DOCUMENT SEGMENT:
## Begin
Re: Parsing a non-formatted record text file
by Fletch (Chancellor) on Feb 16, 2009 at 15:44 UTC

    Rather than try and solve that (admittedly harder) problem, consider installing GTop (and libgtop which it sits upon, which I believe works on hpux) and Proc::ProcessTable and use those to obtain the same information directly.

    The cake is a lie.
    The cake is a lie.
    The cake is a lie.

Re: Parsing a non-formatted record text file
by ELISHEVA (Prior) on Feb 16, 2009 at 15:45 UTC

    I note that lines that need to be parsed alike have distinctive beginnings, so I would use that as a starting point. The basic strategy is:

    • identify a regex that matches the beginning of each parse-alike group of lines uniquely
    • define functions parse each type of line
    • in a while loop
      1. read a line
      2. match it to one of the regexs
      3. call the function associated with that regex

    For an example of how it is done, see Re: Regular expression. You might also find it helpful to look at the larger discussion of which that node was a part: Regular expression. There are several different approaches in that thread.

    Best, beth

Re: Parsing a non-formatted record text file
by Narveson (Chaplain) on Feb 16, 2009 at 16:30 UTC

    Your boss doesn't seem to have given you a formal statement of requirements. That's good news for you: it means you're needed.
## End
(Data entries)
## Begin
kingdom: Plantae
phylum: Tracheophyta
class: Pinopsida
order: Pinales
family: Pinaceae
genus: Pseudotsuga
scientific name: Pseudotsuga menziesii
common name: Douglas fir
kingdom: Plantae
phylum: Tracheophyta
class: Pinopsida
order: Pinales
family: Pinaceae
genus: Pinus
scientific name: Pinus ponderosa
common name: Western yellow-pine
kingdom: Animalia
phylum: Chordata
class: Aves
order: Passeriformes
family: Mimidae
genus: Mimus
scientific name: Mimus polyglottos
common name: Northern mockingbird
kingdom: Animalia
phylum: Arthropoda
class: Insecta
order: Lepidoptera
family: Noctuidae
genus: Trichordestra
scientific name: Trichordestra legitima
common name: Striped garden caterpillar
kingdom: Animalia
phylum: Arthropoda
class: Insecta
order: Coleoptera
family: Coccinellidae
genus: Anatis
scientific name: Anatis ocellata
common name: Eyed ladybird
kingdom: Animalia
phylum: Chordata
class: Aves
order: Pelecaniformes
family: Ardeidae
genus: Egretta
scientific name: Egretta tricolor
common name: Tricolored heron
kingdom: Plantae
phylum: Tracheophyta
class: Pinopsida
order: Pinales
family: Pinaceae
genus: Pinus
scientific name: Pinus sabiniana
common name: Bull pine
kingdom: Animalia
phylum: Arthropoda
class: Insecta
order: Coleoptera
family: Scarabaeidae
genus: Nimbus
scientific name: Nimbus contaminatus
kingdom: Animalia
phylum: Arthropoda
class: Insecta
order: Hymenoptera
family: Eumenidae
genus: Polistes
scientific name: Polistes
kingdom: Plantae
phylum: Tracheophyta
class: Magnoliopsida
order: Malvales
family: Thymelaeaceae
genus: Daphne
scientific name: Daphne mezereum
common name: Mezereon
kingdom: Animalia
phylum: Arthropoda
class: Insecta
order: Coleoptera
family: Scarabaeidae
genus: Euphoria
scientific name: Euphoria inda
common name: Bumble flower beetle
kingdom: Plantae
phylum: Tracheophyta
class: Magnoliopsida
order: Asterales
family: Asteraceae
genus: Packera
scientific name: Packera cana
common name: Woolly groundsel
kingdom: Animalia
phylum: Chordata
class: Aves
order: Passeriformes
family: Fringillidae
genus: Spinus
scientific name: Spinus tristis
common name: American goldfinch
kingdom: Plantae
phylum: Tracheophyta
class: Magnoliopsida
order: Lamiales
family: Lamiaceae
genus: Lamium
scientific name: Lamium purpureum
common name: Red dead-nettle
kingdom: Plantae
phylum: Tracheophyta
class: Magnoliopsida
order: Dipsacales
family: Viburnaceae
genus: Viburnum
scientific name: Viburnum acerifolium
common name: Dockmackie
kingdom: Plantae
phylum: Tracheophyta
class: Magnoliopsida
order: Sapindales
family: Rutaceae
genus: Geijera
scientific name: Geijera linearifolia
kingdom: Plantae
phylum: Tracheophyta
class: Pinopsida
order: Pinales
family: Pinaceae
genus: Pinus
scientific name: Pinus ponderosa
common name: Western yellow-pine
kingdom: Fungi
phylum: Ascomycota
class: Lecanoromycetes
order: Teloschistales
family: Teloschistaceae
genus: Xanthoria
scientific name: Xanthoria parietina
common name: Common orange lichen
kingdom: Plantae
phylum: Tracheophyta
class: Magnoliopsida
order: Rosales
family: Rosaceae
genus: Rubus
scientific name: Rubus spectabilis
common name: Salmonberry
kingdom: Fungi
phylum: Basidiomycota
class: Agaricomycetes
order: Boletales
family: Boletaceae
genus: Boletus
## End
In the forum thread on parsing a record text file, what does Fletch suggest installing instead of solving the parsing problem?

GTop (along with libgtop, which it sits upon) and Proc::ProcessTable.